第4話 ボウリング場とパリピたち

そうこうしているうちに、O市のグランドボウル、通称グラボに到着した。中に入ると、ゲームセンターのガチャガチャした音が耳に響いていく。私の身体はうずいてきた。

2階に上がると、受付場と靴の貸し出し、20ほどのレーンが並んでいた。




私は靴を貸してもらうために貸し出し場に行くと、

「あら、入試であった子じゃない」

そう金髪に近い茶髪メガネの男の子が私に声をかける。

「名前は…なんだっけ」

と私が言うと、

田中龍星たなかりゅうせい。これから覚えてよね」

田中くんはニヤリと笑った。そして

「ボウリングが終わったら、クラブに行こうよ」

と誘われた。そんな田中くんのお誘いに、ガクンとうなだれた私。

クラブのことをよく知らないのでわかんないが、とりあえず下心ありそうな人が行く場がクラブだという私の中で勝手な偏見があるのだ。個人の見解だけど。

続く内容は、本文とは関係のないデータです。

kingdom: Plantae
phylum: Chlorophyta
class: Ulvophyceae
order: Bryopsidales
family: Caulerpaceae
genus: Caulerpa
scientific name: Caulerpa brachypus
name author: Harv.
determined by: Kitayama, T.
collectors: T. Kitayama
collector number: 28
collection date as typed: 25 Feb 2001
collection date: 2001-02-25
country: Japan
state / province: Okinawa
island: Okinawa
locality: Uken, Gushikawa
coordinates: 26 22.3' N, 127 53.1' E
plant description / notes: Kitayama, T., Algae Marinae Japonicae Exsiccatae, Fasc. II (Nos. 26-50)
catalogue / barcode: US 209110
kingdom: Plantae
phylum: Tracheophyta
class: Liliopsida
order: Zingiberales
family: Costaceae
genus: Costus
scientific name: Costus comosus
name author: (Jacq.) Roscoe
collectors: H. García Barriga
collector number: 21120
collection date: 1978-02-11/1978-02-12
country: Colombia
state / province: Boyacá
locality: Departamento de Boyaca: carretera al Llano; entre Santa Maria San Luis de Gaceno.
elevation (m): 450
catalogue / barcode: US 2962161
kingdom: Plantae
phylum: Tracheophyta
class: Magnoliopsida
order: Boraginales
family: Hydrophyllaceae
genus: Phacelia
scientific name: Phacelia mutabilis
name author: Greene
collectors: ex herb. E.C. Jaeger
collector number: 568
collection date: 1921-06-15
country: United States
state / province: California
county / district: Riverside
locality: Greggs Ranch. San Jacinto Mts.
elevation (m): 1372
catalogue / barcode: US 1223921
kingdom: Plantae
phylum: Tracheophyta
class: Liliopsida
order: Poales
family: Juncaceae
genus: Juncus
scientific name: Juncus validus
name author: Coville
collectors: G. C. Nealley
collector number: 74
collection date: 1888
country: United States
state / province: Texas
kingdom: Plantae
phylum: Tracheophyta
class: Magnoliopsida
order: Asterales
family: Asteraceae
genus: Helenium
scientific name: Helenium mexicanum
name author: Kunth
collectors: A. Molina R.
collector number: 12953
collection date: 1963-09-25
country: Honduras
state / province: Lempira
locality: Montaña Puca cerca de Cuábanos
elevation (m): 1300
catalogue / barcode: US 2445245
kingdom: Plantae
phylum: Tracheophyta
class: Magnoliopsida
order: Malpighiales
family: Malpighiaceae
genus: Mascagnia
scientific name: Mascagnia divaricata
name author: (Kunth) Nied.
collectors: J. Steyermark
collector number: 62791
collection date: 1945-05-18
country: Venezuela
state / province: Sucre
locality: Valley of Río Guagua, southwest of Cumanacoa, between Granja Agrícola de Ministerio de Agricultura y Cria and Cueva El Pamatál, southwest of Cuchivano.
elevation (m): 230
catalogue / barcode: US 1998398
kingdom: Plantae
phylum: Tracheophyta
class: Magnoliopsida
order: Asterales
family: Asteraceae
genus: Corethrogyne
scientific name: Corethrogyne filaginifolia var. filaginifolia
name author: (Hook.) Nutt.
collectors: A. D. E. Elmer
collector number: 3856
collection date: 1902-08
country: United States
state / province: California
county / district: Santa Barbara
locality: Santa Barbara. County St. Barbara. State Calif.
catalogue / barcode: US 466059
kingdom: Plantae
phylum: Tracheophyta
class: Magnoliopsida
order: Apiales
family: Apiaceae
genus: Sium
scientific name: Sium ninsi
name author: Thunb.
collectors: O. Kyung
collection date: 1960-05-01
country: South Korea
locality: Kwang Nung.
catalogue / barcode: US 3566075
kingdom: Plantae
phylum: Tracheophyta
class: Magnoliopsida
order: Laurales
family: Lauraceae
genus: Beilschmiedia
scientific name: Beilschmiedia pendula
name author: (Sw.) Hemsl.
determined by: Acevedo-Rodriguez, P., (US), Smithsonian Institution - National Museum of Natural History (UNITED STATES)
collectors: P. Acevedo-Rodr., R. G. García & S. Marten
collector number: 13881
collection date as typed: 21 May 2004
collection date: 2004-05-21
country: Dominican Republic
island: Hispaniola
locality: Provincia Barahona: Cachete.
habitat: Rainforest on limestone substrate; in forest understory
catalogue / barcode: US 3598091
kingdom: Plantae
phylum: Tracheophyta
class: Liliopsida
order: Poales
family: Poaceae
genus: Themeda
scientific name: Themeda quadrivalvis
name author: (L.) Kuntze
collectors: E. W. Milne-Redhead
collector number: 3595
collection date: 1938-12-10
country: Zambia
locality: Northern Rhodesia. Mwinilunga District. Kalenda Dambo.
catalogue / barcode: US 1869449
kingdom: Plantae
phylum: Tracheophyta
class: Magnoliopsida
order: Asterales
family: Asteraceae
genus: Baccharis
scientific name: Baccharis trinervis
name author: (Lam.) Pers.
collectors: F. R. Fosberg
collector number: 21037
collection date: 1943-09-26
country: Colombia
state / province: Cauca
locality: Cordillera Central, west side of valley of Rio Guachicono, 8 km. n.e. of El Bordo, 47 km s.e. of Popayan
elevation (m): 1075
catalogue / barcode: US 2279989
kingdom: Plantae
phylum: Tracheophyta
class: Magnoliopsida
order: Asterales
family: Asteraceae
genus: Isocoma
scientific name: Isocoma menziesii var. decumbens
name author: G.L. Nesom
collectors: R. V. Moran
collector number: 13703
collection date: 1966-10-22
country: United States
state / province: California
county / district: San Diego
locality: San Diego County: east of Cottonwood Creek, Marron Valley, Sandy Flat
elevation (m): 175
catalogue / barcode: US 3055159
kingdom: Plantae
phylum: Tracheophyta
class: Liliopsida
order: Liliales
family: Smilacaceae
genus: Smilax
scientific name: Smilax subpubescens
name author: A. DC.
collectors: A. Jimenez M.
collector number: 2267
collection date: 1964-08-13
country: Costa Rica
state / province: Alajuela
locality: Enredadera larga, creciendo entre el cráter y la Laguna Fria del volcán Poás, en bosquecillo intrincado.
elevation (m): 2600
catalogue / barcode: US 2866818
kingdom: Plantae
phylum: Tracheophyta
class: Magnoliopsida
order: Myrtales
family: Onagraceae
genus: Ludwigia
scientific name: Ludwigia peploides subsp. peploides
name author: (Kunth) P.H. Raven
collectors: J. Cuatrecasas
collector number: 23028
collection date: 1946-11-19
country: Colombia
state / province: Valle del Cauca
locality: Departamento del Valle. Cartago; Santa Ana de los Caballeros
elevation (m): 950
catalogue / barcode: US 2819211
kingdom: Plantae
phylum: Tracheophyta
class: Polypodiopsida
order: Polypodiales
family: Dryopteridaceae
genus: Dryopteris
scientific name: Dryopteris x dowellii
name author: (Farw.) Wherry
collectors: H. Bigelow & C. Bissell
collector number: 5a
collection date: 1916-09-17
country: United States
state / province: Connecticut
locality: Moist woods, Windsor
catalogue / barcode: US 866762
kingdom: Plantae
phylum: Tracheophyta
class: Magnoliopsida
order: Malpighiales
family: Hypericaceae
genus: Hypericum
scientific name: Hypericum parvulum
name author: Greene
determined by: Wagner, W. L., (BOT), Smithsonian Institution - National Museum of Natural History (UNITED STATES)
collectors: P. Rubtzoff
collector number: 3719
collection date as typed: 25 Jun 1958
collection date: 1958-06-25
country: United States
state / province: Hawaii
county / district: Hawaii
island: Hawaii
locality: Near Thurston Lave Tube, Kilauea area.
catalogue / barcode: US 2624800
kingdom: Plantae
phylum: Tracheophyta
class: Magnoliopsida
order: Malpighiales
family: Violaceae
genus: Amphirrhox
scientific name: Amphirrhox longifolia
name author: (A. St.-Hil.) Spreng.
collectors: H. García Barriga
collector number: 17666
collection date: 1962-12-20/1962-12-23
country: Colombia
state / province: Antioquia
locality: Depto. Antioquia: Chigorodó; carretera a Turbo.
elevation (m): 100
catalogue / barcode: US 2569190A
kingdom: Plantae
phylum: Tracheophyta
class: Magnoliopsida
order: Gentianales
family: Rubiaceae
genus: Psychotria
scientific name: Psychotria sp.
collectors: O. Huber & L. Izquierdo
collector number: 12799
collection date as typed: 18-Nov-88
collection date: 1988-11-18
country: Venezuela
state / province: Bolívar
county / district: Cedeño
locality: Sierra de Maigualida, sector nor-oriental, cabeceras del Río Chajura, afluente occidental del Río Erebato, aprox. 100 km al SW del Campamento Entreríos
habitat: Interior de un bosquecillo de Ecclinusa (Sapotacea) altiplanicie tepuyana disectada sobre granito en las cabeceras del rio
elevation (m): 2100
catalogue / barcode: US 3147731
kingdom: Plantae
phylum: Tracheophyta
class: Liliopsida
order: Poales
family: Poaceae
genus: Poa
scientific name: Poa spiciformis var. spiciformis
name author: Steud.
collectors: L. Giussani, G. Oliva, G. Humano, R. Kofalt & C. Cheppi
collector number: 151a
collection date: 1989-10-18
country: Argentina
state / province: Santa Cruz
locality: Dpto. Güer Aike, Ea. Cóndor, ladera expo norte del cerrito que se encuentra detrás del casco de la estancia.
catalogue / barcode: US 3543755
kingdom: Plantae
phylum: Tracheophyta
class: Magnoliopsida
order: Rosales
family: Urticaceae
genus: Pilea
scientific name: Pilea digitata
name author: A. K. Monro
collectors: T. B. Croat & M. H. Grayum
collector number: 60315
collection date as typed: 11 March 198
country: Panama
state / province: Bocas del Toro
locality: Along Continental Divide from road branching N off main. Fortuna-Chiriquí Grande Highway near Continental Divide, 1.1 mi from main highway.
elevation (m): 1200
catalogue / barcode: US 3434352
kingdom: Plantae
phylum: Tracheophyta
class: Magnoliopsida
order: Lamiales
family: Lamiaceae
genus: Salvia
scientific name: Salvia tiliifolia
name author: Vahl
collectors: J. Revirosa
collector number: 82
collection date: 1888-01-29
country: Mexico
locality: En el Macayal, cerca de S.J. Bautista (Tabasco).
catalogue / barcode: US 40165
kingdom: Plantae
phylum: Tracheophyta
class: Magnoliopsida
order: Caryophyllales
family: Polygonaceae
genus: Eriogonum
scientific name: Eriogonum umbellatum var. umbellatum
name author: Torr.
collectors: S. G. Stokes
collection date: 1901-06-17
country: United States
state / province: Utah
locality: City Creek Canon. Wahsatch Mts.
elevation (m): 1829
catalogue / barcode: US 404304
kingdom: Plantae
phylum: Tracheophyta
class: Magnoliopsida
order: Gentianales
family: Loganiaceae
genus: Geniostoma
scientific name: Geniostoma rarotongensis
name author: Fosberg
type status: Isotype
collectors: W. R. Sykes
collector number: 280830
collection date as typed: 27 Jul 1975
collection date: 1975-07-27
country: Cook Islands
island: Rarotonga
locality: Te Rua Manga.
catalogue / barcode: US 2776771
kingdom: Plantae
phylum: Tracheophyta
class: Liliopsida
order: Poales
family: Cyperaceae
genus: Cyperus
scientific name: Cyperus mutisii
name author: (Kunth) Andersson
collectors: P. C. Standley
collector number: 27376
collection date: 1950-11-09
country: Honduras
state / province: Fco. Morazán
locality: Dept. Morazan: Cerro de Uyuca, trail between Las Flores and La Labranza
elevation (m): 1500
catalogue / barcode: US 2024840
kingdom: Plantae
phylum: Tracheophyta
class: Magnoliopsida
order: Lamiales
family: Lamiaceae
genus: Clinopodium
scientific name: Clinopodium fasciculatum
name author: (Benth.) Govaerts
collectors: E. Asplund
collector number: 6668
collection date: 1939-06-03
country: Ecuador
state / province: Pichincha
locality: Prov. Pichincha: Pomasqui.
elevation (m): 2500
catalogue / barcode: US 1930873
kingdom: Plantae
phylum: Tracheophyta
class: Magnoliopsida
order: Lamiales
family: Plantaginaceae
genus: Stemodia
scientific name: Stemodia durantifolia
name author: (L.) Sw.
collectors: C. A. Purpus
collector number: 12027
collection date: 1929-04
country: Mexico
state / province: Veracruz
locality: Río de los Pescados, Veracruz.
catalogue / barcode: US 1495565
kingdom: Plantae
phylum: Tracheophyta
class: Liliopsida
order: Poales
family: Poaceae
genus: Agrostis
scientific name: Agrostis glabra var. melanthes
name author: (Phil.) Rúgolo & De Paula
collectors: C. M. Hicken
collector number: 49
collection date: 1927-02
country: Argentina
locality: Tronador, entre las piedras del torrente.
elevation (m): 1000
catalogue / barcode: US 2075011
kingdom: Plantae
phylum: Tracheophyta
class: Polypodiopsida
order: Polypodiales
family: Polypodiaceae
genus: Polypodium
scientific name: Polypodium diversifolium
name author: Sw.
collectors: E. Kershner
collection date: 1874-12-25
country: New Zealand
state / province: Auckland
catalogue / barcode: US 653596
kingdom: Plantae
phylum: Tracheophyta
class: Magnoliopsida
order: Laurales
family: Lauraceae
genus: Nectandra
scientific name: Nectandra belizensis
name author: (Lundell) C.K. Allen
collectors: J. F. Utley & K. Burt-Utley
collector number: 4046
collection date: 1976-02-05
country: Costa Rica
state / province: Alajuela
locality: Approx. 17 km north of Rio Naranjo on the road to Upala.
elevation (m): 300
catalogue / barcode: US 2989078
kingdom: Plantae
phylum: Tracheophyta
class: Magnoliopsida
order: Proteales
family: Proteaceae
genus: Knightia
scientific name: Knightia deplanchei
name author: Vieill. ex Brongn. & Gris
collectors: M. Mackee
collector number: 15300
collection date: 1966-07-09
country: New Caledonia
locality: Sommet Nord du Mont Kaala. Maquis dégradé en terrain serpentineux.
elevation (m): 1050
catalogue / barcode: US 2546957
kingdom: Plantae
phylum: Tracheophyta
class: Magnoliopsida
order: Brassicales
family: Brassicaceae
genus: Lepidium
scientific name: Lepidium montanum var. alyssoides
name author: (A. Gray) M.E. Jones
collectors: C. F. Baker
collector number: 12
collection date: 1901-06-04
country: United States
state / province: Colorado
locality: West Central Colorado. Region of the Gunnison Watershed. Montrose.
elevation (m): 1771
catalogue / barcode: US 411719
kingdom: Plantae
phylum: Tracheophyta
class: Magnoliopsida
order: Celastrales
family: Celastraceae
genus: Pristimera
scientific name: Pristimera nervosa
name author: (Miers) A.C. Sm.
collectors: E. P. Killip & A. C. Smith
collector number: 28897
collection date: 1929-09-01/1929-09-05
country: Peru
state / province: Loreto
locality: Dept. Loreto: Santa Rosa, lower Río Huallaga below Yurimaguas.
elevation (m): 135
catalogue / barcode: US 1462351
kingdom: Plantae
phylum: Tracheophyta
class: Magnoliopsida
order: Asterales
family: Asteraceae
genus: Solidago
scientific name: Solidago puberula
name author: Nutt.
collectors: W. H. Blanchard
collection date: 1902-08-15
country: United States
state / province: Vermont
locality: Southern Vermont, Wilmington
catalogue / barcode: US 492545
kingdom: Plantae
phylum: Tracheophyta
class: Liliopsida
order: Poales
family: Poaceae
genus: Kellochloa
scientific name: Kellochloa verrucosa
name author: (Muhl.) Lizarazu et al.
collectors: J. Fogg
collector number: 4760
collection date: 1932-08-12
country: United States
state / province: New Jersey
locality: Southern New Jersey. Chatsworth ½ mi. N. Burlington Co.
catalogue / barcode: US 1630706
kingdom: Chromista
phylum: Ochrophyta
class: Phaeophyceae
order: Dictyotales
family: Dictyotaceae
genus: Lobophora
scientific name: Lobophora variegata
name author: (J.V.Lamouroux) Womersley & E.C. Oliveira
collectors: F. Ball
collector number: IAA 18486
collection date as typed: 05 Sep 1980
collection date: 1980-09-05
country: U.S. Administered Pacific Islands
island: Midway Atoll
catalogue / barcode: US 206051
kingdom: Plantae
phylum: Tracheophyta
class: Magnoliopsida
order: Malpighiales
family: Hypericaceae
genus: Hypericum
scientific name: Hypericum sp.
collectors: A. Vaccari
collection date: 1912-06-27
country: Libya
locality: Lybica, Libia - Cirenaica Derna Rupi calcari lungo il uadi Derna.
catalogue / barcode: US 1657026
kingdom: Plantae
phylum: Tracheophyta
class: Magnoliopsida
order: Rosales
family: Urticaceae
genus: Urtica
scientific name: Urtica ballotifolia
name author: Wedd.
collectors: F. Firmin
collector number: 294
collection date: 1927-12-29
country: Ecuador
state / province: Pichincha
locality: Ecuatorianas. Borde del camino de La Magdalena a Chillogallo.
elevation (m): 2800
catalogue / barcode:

「ごめんだけど、クラブは無理。私、会長たちと投げに行ってくるから」

そう言って、私は自分の靴を貸し出し、その場から逃げ出した。




「西脇さん、上手いね!」

鏡屋先生は、私の腕前に驚いている様子である。父親にボウリングを教わっていたのは小学校の間の6年間。まあ根気よく教えてくれたものだ。当時の1回のスコアは80~90くらい。このボウリング同好会で、最高スコア116点を叩き出した。

「こんなに取れたの久しぶりです」

そう言ってボールを拭いていると、鏡屋先生に

「そんな6、7ポンドじゃ、ダメダメ。8や9ポンドにしなくちゃ。安藤会長と山口副会長もそうしてるんだし」

そうアドバイスいただいたので、8ポンドで投げると、玉が安定し、見事ストライクを出すことができた。




あっという間に5ゲームが終わり、周りを見渡すと安藤会長、山口副会長がいない。パッと喫煙所に目をやると、そこにはタバコをふかしいている安藤と山口の姿があった。

「何してるんですか先輩」

私が驚いていると、

「ん?暇つぶしやで」

そう安藤会長が笑った。タバコをふかしいている女という時点で、私とは生きている世界線が違うなと感じる。すると、

「よー安藤、山口。この子は誰だい?」

そう言ってタバコに火をつける男がいた。シュッとしているが、ハーフズボンにジャラジャラピアスを付けている、完全に見た目はパリピである。

「1年のわたげんやで」

そう言って山口副会長は、私を紹介した。

「よ、よろしくお願いします」

「ふーん。面白い子だね。俺は黒柳裕悟くろやなぎゆうご。よろしくね」

ちょっぴり危険な香りがする3人を見ながら、今後のことを考えていた。すると、鏡屋先生が1階に集合というので、私たちは1階に向かった。




ゲームセンターのある1階玄関口で、私たちはスコア表を手渡される。

「アベレージって、知ってる?」

そう言ったのは黒柳先輩だ。

「知らないです」

と私が言うと、

「アベレージっていうのは、スコアの平均って意味なんだよ。」

だからその差が少ないほど安定している。1ゲームのスコアそのものより、5ゲームの平均のスコアを見て、本来のスコアが読み取れるんだ。そう黒柳先輩が教えてくれた。どうやらその考えは鏡屋先生の受け売りらしいけど、父親との会話では絶対にない会話の内容である。ボウリングの腕前を上げるのにはいいかもしれないな。そう私は同好会の良さを見出していた。